Twelve patients had bilateral pterygium excision done; the patient’s personal particulars and details of clinical history were obtained from their clinical notes (e.g., age, sex, grade, morphology, recurrence, and early complication).

The conjunctival autograft was harvested from inferior limbal conjunctival area and secured to the bare area by a buried 10/0 Nylon suture.

Postoperatively the patients were placed on 0.05% dexamethasone and 0.3% ciprofloxacin eye drops four times a day for 4–6 weeks, then they are tailed down thereafter. Pain reliever was given to patients with pain without photophobia.

In this study, the surgical procedure was carried out by the author. The study was approved by the Hospital Ethical Committee and the Management Board.

  Surgical Technique Top

The surgical technique employed in this case was similar to others that have been reported[18],[19],[20] with slight modification.
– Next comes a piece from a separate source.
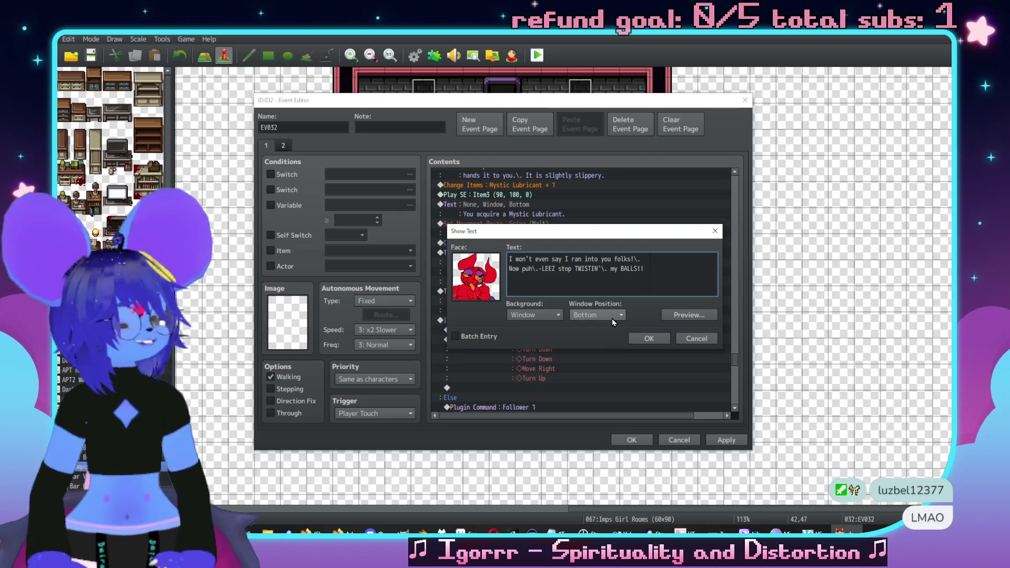
left_click(662, 340)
All pterygia were primary in nature situated nasally and patients with recurrent pterygium were not included in this study.
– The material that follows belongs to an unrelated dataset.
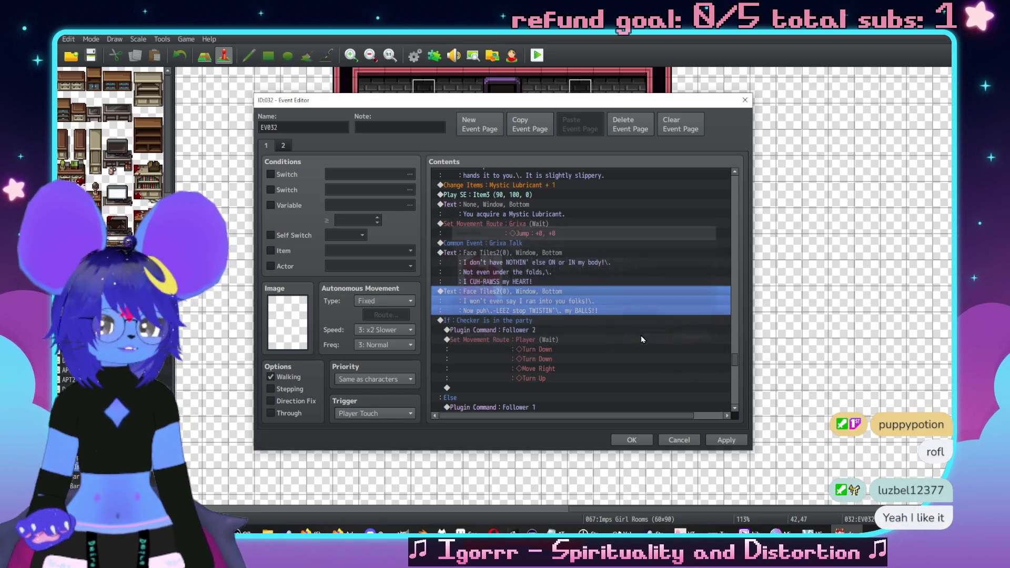
Step: Copy the Follower 0 and player turn-left movement rows and paste them above End
scroll(588, 320, "down", 6)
In each case, 3 mL of 2% xylocaine and 0.01% of adrenaline peribulbar anesthesia was given and the periorbital area was cleaned with 10% povidone iodine and draped; a lid speculum was inserted to part the lid. The pterygium body was inflated with 1/2 mL of saline using a 30-G needle; the head of the pterygium was then detached from the surface of the cornea with tooth forceps and the subconjunctival fibrous tissue was removed completely from the cornea with a razor blade fragment. The conjunctival area was excised with a scissors preserving the adjacent tenon capsule and the sheath of the medial rectus muscle. A dental role pressure was applied on bleeding vessels by the assistant when present. The surgeon who performed the surgeries has more than 20 years of experience.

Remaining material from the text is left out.